Suspended unleash their first chord. Then something happens that you don’t usually see at metal shows: young women shoulder through the chaos and crowd the front of the stage.
Suspended minister to the masses with their own brand of metal, melodic guitar that segues bluntly into a fire-wrath chorus. Somewhere in the middle of the set, a fight breaks out in the crowd. At least 10 guys are caught up in it, and it takes both security titans to unsnarl the mess. Suspended don’t blink, they just keep on playing. The rest of the crowd hardly seems to notice, even when the last boxer is hauled away with his face swathed with blood. According to Suspended, that’s pretty routine. “Fights tend to break out when we play,” reflects Mimo. “We’re not angry people. I guess our music just makes people fight.”

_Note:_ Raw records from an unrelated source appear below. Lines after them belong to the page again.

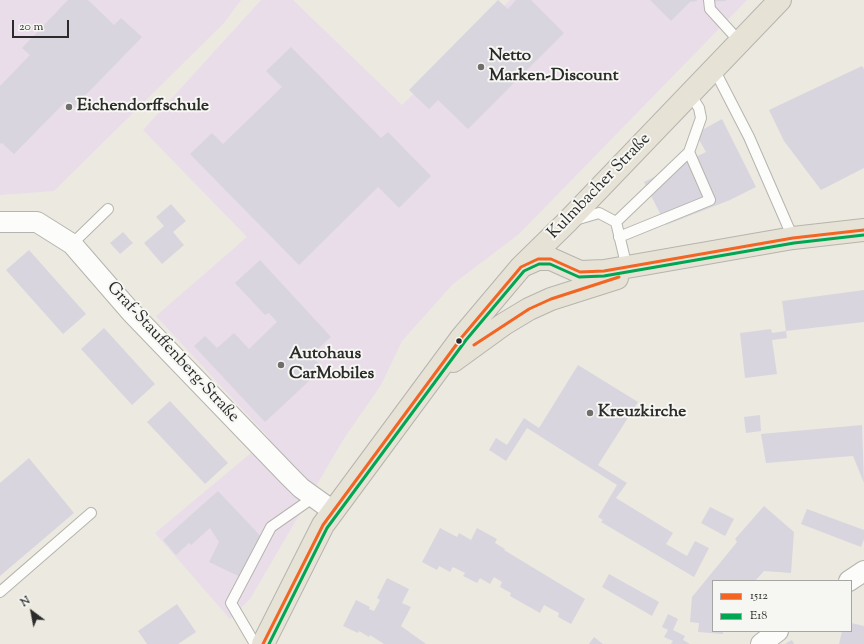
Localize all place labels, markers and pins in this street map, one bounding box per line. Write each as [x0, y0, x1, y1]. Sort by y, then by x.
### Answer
place label: Netto Marken-Discount [489, 47, 618, 87]
marker: Netto Marken-Discount [476, 62, 486, 72]
place label: Eichendorffschule [77, 97, 209, 117]
marker: Eichendorffschule [64, 102, 74, 112]
unlabelled marker [454, 336, 464, 346]
place label: Autohaus CarMobiles [289, 345, 374, 385]
marker: Autohaus CarMobiles [276, 360, 286, 370]
place label: Kreuzkirche [598, 403, 686, 423]
marker: Kreuzkirche [585, 408, 595, 418]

If these young women are comfortable with the aggressive vibe that surrounds their music, that’s because they were raised on metal. Chan learned her drumming skills from her dad, and he himself got into metal young, listening to his older sister’s Black Sabbath on 8-track. In answer to the question who taught her to play guitar, Mandy grins and says, “Ozzy.”
Ask the girls to name their heroines in music, though, and they struggle. After a while, Chan comes up with Lita Ford, and Mimo nominates Pat Benatar. But the posters all over their cinderblock practice space indicate their true musical influences: Anthrax, Judas Priest, and Pantera. Any attempt to pigeonhole Suspended with another band based on gender alone will earn you Suspended’s open disgust.

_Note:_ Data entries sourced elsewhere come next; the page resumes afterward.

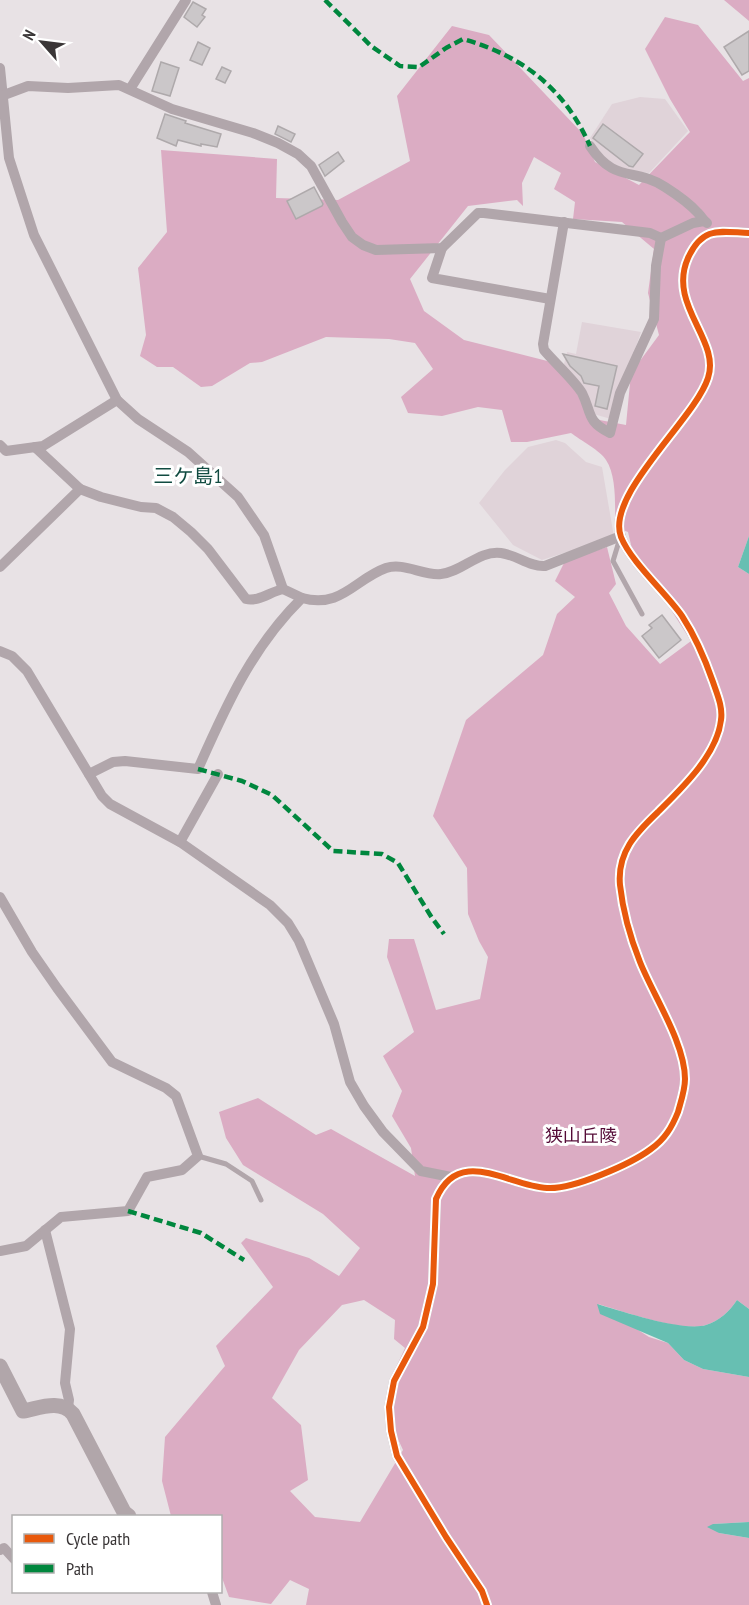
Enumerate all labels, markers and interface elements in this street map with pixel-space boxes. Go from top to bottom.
north arrow [12,12,72,72]
text: N [18,26,40,43]
district label: 三ケ島1 [154,463,223,489]
park label: 狭山丘陵 [545,1124,617,1147]
legend [12,1515,222,1593]
text: Cycle path [66,1527,130,1550]
text: Path [66,1557,94,1580]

Mimo cites a typical example. “People say, ‘You guys remind us of Kittie.’” Kittie, a band with an all female line-up, has a goth-emo sound that is miles away from Suspended’s hescher devilry. “We’re like, ‘No, we’re not, we hate that shit.’”
Although for Suspended, it’s all about the music, the fact that young women are leading the New Mexico rock scene isn’t lost on fans. Sonni Vicente, a 25-year-old mom from Laguna Pueblo, is at Buckfest with her 13-year-old niece and 13-month-old daughter. Seated in a lawn chair a little away from the volatile nucleus of the stage, Sonni swiftly lays out her rock credentials when she lists her favorite bands: “Pantera, Morbid Angel, Iron Maiden, Relentless, the Suspended … I could go on for days,” she says. Relentless is another metal band from the Pueblo, and it’s telling that a small community like the Pueblos would produce not one, but two popular metal bands. Here, the local bands rank as favorites among the international greats. Beyond the music, Vicente values the standard Suspended are setting for women. “It’s good to see girls like that, who are into metal and succeeding.” As she says this, her young niece nods in agreement.
Galen Lewis, 21, fresh-faced, and also from Laguna, says Suspended is having a real influence in the Pueblo. He’s involved in a couple bands himself. “They inspire us men to go on and pursue a career as rock musicians,” he says.  “Around here, on the reservation, people look up to the Suspended. Every girl wants to be like the Suspended now.”
The importance of that scepter isn’t lost on Galen, who is here at Buckfest with his 3-year-old daughter, Arianna. During Suspended’s set, he’s right at the front of the stage with Arianna on his shoulders. Every bit the metalhead her father is, Arianna has her little hands in devil horns and is rocking the fuck out. “I think my daughter’s going to look up to them,” says Galen, looking exhilarated, after the show. “They’re starting a new culture of rock band.”